I met resistance right from the beginning.  Many thought it was a pointless exercise and felt that the relation to art was not there.  Many disliked getting off their seats to walk around.  It seemed to me that physical movement was nonexistent in all their classes except PE.  The idea of moving around the classroom to mingle with others is a foreign concept.  Many felt that matching the compound words was pointless.  I had to explain to them that my intention is to get them to talk to others in the class.  I then had the pairs draw three things  about themselves.  Their partner was to introduce them by interpreting their drawings.  The most common answer I received was that they enjoyed “sleeping”.  Surprise surprise!  Most of the students were very shy and used extremely quiet voices when talking about their partner.

After the icebreaker, I proceeded to outline my classroom expectations and the upcoming projects.  One class was extremely enthusiastic and the other was very low energy or uninterested.  My challenge will be to motivate all my students.  I fear that they will find my style of teaching to be mundane, too conceptual based, and too boring.  I want them to think.  Art in high school consisted of projects that talked around concepts without delving into them.  Often times, these projects were very surface based.  The assignments and activities that I present to them are meant to challenge their preconceived notions of art education.  I strive for meaningful art education.

I did make a few mistakes.  The icebreaker was missing a card by the time I facilitated it with my second class.  I also wasn’t sure how to handle students who did not want to participate.  Some refused to listen and several were falling asleep.  Several admitted they disliked school in general.  How do I talk to these students without pushing them away?  I really hope that with my passion for art and life, I can break down these walls.

First Day Jitters

When September started, I knew that I had a challenging road ahead of me.  Plenty of coursework to prepare us for this big performance.  Nothing can ever really prepare you to perform as a teacher though.  Despite the tremendous amount of readings and assignments, nothing could prepare me for the mental toughness I needed to go teach.  Resilience and patience is what I had to get through the busy semester before and I needed it here.

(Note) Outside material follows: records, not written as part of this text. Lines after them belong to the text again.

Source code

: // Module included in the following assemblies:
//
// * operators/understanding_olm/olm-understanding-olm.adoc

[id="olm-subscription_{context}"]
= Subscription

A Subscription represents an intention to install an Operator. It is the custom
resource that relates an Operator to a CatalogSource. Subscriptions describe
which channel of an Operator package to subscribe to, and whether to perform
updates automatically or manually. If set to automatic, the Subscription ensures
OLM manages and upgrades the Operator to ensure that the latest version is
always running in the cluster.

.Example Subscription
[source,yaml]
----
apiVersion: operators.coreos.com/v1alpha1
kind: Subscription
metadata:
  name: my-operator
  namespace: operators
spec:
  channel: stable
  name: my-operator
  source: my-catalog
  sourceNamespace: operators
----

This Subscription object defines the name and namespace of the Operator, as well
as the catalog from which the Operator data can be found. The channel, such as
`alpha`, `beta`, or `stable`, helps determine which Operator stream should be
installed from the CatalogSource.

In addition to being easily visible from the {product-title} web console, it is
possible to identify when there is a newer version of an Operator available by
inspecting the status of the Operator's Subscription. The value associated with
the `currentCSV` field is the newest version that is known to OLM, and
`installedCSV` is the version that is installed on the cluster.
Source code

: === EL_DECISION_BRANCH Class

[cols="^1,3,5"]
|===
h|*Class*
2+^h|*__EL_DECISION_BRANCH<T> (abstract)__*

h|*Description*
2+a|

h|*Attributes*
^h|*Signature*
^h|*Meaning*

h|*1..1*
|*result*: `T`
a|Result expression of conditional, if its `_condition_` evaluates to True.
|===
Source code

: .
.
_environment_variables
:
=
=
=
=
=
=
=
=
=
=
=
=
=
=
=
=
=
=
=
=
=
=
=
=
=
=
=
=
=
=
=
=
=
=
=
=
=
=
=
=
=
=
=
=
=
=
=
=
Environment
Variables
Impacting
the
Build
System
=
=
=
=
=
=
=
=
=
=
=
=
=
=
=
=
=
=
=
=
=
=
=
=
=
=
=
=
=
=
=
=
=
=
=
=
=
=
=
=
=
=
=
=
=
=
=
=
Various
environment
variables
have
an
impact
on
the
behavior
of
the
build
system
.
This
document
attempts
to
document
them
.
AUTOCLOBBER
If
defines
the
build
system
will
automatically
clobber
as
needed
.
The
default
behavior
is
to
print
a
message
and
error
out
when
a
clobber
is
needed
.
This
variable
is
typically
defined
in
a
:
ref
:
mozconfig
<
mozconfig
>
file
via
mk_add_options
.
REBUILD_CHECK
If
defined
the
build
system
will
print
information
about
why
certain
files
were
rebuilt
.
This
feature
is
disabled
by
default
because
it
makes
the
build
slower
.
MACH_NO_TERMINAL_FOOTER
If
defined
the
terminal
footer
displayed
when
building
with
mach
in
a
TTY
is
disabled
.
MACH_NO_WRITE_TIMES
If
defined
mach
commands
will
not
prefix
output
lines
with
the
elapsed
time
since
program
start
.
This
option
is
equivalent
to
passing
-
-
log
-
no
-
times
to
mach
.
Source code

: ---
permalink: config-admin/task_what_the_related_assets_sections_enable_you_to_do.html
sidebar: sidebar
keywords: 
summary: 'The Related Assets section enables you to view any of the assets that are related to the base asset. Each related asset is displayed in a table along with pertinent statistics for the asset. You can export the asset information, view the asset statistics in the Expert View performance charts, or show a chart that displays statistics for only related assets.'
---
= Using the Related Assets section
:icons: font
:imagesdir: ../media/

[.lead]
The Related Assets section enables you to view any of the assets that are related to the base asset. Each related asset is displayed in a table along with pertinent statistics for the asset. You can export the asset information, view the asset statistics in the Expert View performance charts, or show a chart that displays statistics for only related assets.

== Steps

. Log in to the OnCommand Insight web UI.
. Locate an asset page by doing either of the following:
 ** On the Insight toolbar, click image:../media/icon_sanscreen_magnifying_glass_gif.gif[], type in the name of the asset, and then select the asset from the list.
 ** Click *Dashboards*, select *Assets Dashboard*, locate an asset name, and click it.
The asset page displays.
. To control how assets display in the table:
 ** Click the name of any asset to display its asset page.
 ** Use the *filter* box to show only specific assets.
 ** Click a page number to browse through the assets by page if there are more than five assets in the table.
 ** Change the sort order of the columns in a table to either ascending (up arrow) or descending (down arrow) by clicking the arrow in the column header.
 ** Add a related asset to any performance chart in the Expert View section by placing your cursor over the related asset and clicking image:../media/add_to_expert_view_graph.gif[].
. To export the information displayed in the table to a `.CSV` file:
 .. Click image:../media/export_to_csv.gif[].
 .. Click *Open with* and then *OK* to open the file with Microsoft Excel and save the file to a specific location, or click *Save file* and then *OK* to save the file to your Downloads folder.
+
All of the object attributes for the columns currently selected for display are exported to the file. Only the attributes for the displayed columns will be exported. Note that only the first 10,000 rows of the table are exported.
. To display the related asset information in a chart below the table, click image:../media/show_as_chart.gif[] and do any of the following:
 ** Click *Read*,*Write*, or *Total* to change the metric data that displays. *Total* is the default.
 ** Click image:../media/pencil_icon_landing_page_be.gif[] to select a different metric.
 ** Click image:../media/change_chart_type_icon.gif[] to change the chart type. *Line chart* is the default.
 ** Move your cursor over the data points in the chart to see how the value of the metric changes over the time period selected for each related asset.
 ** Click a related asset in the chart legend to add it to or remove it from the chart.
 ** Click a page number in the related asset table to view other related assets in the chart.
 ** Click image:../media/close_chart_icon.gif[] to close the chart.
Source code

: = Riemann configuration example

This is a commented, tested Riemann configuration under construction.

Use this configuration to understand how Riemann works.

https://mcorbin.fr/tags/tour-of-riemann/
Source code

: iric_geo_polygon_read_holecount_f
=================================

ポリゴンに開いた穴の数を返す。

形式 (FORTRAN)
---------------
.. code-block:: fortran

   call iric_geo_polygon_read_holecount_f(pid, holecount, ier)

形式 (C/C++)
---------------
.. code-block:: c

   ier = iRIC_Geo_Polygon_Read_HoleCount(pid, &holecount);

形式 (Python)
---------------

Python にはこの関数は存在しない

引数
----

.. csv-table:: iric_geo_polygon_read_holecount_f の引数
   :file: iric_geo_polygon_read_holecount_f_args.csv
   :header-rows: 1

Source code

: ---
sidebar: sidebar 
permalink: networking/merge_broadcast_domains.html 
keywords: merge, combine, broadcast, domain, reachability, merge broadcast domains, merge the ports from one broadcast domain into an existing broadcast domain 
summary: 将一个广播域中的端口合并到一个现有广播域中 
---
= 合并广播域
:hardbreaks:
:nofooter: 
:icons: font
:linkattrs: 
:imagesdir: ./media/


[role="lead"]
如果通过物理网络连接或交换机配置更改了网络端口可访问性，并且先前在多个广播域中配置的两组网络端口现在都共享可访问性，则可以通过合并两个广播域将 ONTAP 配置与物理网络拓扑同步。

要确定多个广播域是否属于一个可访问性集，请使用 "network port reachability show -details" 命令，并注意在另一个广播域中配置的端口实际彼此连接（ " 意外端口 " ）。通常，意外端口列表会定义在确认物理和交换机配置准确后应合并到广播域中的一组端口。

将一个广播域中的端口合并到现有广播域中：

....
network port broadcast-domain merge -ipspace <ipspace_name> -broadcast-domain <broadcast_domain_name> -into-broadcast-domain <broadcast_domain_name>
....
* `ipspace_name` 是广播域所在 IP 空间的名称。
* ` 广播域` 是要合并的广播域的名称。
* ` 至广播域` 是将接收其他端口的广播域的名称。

I met some of my fellow teacher candidates and we shared stories about our fears, lesson plans, and extra curriculars we wanted to participate in.  I was happy we were there to support each other.

The first block I went to see my SA.  She was teaching the students how to make pinatas.  They were beautiful and I was very impressed.  I would soon be taking over this class and working with these wonderful children.  There were many familiar faces.  I got a chance to speak to my SA about my lessons and received positive feedback.  I was going to try inquiry in the classroom and will attempt this by giving them concept worksheets.  I’m a bit weary as to how they will react to the idea of “researching” for their ideas, but I believe this is a smart group.  I am hopeful that my lessons will be a success.  I am especially excited about the social justice comic that I will be introducing to one of the classes.  Promoting social justice has always been a passion of mine.

I was lucky enough to be given a demo on how to use the photocopier and booking library sessions.  I booked my class in for a research day in the library to explore their social justice topic further.  I also had the chance to visit the Special Needs teacher.  I expressed my interest in helping out with this group of students and she was very receptive.

Despite my fears of starting practicum, it started off on the right track.  I had plenty of support from my SA, student teachers, and I hope, the students.